Now that the news of the fraud scheme at Wells Fargo has come out, the finger pointing has begun. Employees blame the bank’s working culture, and the CEO blames the employees. Meanwhile, the executive in charge of the fraudulent division walks away with a US$124.6 million bonus.
On Tuesday, a few days after the initial news broke, Wells Fargo’s CEO John Stumpf spoke about the recent developments in an interview with the Wall Street Journal. The CEO categorically denied that the fraudulent activities were condoned or spurred on by the bank’s management and working culture.
“There was no incentive to do bad things”, he stated. He added that the illegal conduct was not acceptable and said that Wells Fargo does not “want one dime of income that’s not earned properly”.
Unfortunately for Stumpf, some of his colleagues disputed that statement. Wells Fargo’s CFO John Shrewsberry told the Wall Street Journal that the culture at the bank is most definitely problematic, with “people trying to meet minimum goals to hang onto their job”.

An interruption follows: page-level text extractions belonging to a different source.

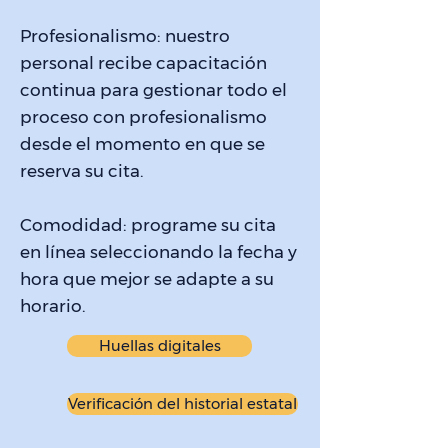
Profesionalismo: nuestro
personal recibe capacitación
continua para gestionar todo el
proceso con profesionalismo
desde el momento en que se
reserva su cita.
Comodidad: programe su cita
en línea seleccionando la fecha y
hora que mejor se adapte a su
horario.
Huellas digitales
Verificación del historial estatal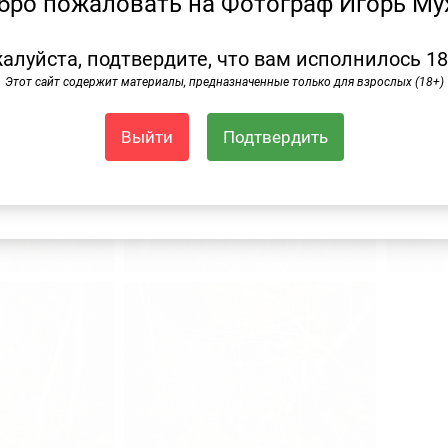
бро пожаловать на Фотограф Игорь Му
и я буду информировать вас
о новых публикациях
алуйста, подтвердите, что вам исполнилось 18
Этот сайт содержит материалы, предназначенные только для взрослых (18+)
Выйти
Подтвердить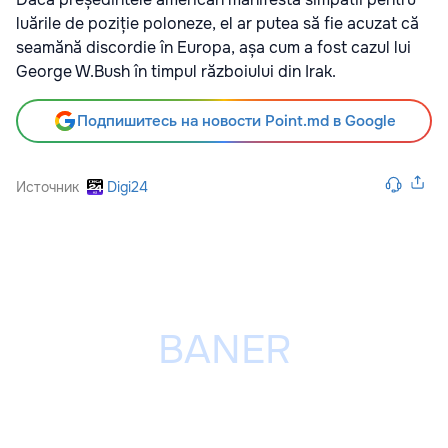
luările de poziție poloneze, el ar putea să fie acuzat că
seamănă discordie în Europa, așa cum a fost cazul lui
George W.Bush în timpul războiului din Irak.
Подпишитесь на новости Point.md в Google
Источник
Digi24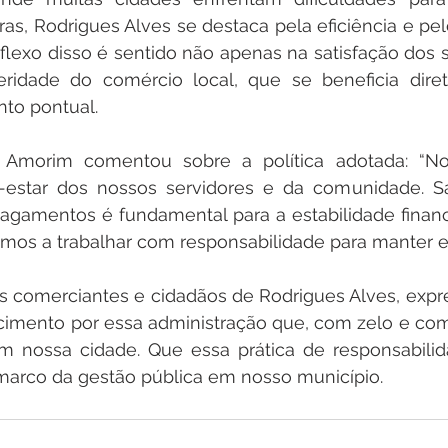
ras, Rodrigues Alves se destaca pela eficiência e pe
flexo disso é sentido não apenas na satisfação dos s
idade do comércio local, que se beneficia dire
nto pontual.
n Amorim comentou sobre a política adotada: “Nos
estar dos nossos servidores e da comunidade. S
agamentos é fundamental para a estabilidade financ
emos a trabalhar com responsabilidade para manter es
 comerciantes e cidadãos de Rodrigues Alves, expr
cimento por essa administração que, com zelo e com
em nossa cidade. Que essa prática de responsabilid
marco da gestão pública em nosso município.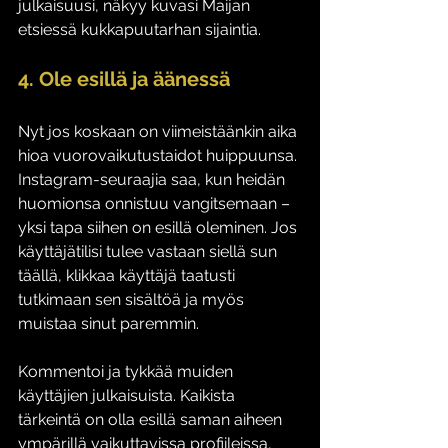
julkaisuusi, näkyy kuvasi Maijan 
etsiessä kukkapuutarhan sijaintia.
4. Ole esillä ja äänessä
Nyt jos koskaan on viimeistäänkin aika 
hioa vuorovaikutustaidot huippuunsa. 
Instagram-seuraajia saa, kun heidän 
huomionsa onnistuu vangitsemaan – 
yksi tapa siihen on esillä oleminen. Jos 
käyttäjätilisi tulee vastaan siellä sun 
täällä, klikkaa käyttäjä taatusti 
tutkimaan sen sisältöä ja myös 
muistaa sinut paremmin.
Kommentoi ja tykkää muiden 
käyttäjien julkaisuista. Kaikista 
tärkeintä on olla esillä saman aiheen 
ympärillä vaikuttavissa profiileissa, 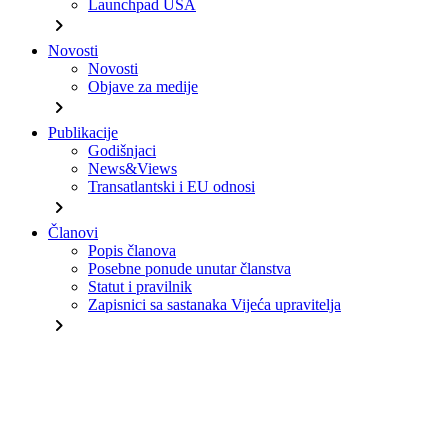
Launchpad USA
chevron_right
Novosti
Novosti
Objave za medije
chevron_right
Publikacije
Godišnjaci
News&Views
Transatlantski i EU odnosi
chevron_right
Članovi
Popis članova
Posebne ponude unutar članstva
Statut i pravilnik
Zapisnici sa sastanaka Vijeća upravitelja
chevron_right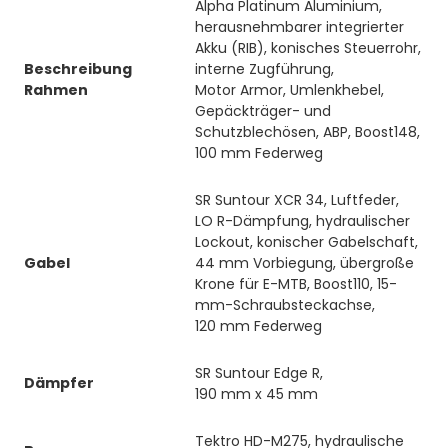
Alpha Platinum Aluminium,
herausnehmbarer integrierter
Akku (RIB), konisches Steuerrohr,
Beschreibung
interne Zugführung,
Rahmen
Motor Armor, Umlenkhebel,
Gepäckträger- und
Schutzblechösen, ABP, Boost148,
100 mm Federweg
SR Suntour XCR 34, Luftfeder,
LO R-Dämpfung, hydraulischer
Lockout, konischer Gabelschaft,
Gabel
44 mm Vorbiegung, übergroße
Krone für E-MTB, Boost110, 15-
mm-Schraubsteckachse,
120 mm Federweg
SR Suntour Edge R,
Dämpfer
190 mm x 45 mm
Tektro HD-M275, hydraulische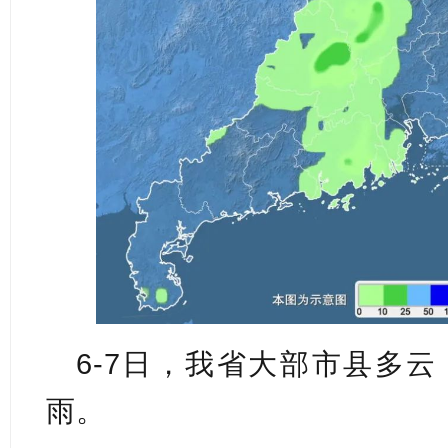
6-7
日，我省大部市县多云
雨。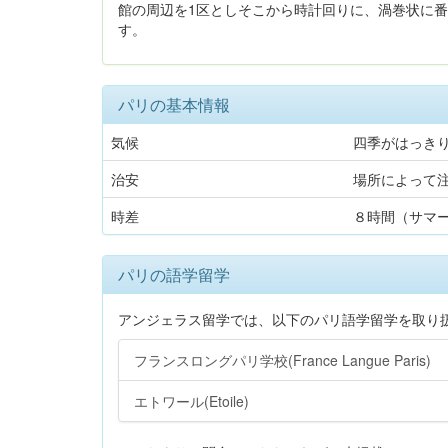
館の周辺を1区としそこから時計回りに、渦巻状に
す。
パリの基本情報
気候
四季がはっき
治安
場所によって
時差
８時間（サマ
パリの語学留学
アンジェラス留学では、以下のパリ語学留学を取り
フランスロングパリ学校(France Langue Paris)
エトワール(Etoile)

Furthermore, despite the CEO’s claims that the bank offered no incentives to do bad things, it was announced that Wells Fargo will soon eliminate the now-controversial sales targets. Commenting on the changes in a statement, the Stumpf said:
“We are eliminating product sales goals because we want to make certain our customers have full confidence that our retail bankers are always focused on the best interests of customers”.
While employees and management argue over who’s to blame, and the bank’s stock prices are falling, the one person you might think would be held responsible is getting a bonus.
Carrie Tolstedt was head of the community banking division of Wells Fargo for over nine years. Yet instead of facing any consequences, she was continuously rewarded for strong cross-sell ratios. According to calculations by CCNMoney, when she retires at the end of this year she takes home a US$124.6 million bonus.